The proposed consent decree was lodged in the U.S. District Court for the Southern District of Alabama and is subject to a 30-day public comment period that will commence on the date that notice of the settlement is published in the Federal Register.
Century 21 and Coldwell Banker Cited for Failures to Disclose Lead-Based Paint Information in Hawaii
EPA has settled with two real estate companies for violating the federal Toxic Substances Control Act (TSCA) by failing to provide proper lead-based paint disclosure
to buyers and renters of homes built before 1978 in Maui and the Big Island. Century 21 Homefinders of Hawaii in Hilo, and Coldwell Banker Island Properties of Kahului, Maui, are paying, collectively, a total of more than $26,000 in penalties.
“Reducing childhood lead exposure and addressing associated health impacts is a top priority for EPA,” said EPA Pacific Southwest Regional Administrator Mike Stoker. “These settlements protect Hawaii communities by ensuring that lead paint rules and regulations are followed.”

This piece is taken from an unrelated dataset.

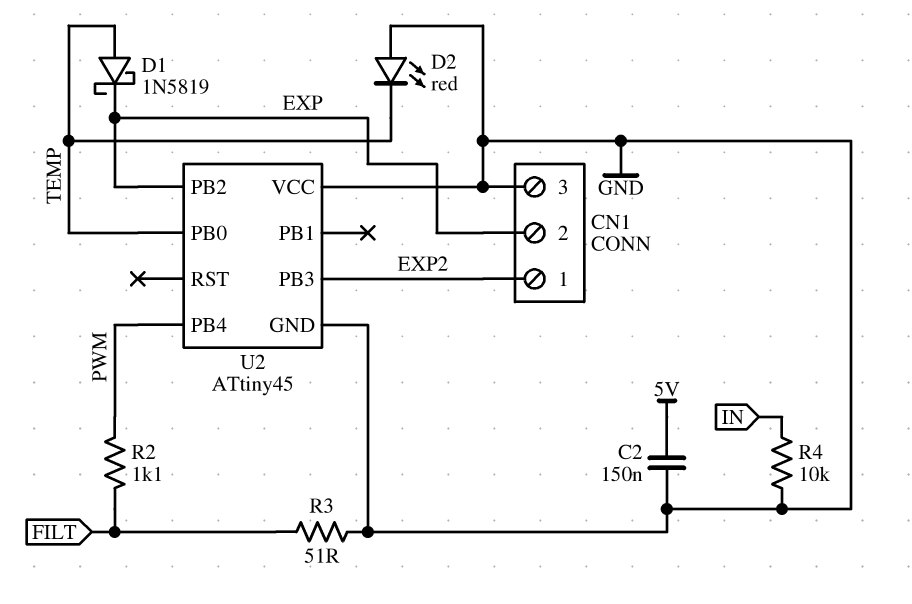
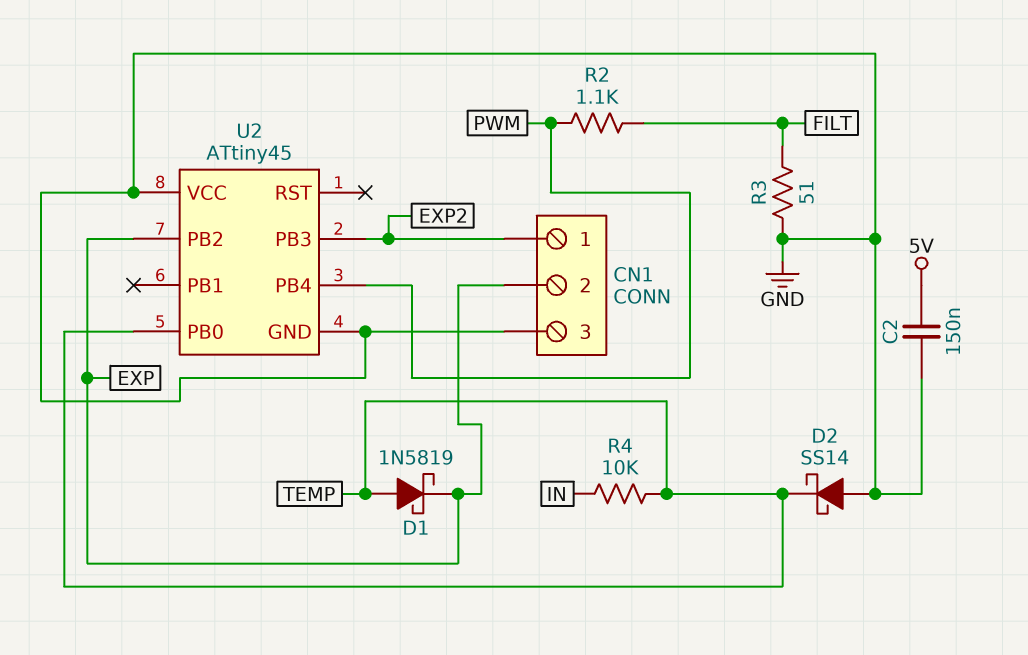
D2: LED red (A GND, K TEMP) -> schottky SS14 (A GND, K TEMP)
R4: 10k (GND, IN) -> 10k (IN, TEMP)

The companies were cited under TSCA’s lead-based paint Disclosure Rule, which applies to housing built before the residential use of lead-based paint was banned in 1978.
The Disclosure Rule requires sellers and lessors of pre-1978 homes to provide prospective homebuyers and tenants with a federal brochure about lead-based paint, any information known about lead-based paint in the home, and a warning statement about the potential dangers of lead-based paint.

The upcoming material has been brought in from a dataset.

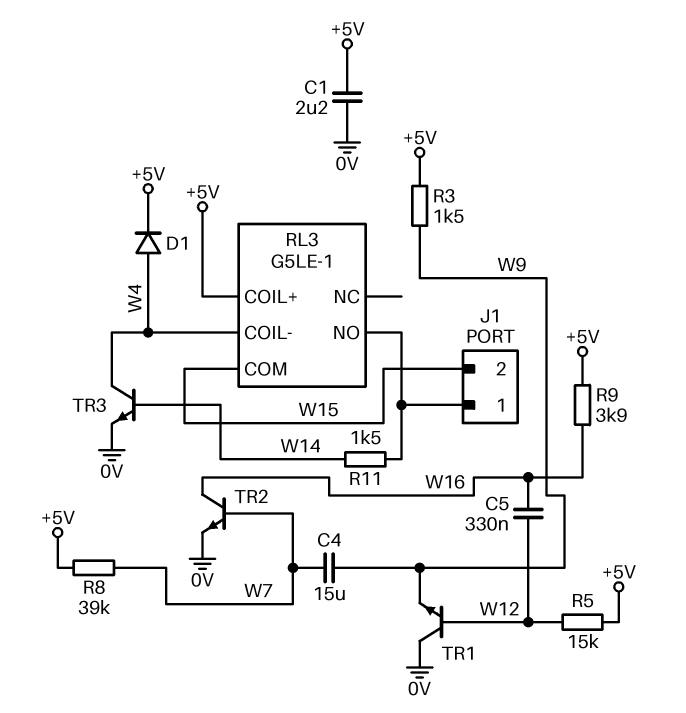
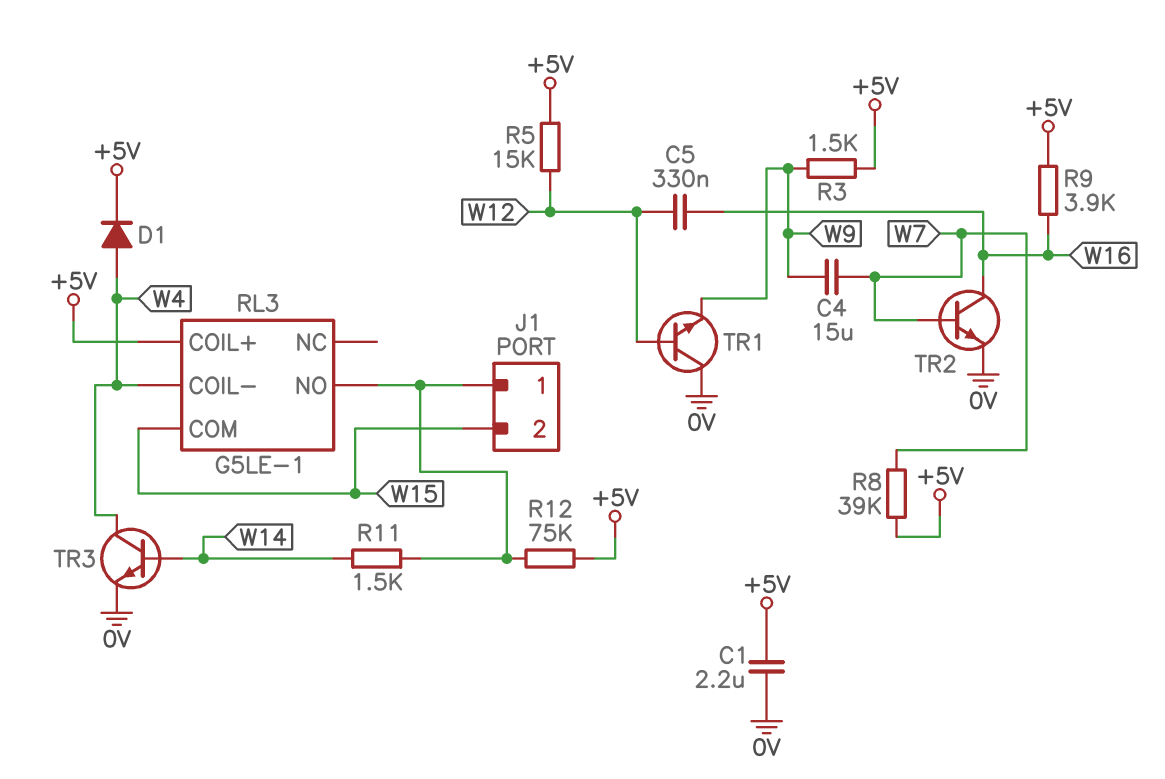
R12: none -> 75k (+5V, J1/1)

Buyers also have the option to inspect pre-1978 homes before becoming obligated to make a purchase. With this knowledge, potential homebuyers and tenants can make informed decisions about whether to buy or rent a specific residence.
Century 21 Homefinders of Hawaii has agreed to pay a $6,962 penalty to settle alleged disclosure violations. Coldwell Banker Island Properties paid a $19,344 penalty in an earlier settlement. Both real estate companies have certified that they are presently in compliance with the requirement to provide prospective buyers and lessees with lead-based paint hazard disclosure information.
High blood levels of lead can cause permanent damage to the nervous system and widespread health problems, including reduced intelligence and attention span, hearing loss, stunted growth, reading and learning problems, and behavioral difficulties. Young children are most vulnerable because their nervous systems are still developing. Adults with high blood levels of lead can suffer difficulties during pregnancy, high blood pressure, nerve disorders, memory problems, and muscle and joint pain.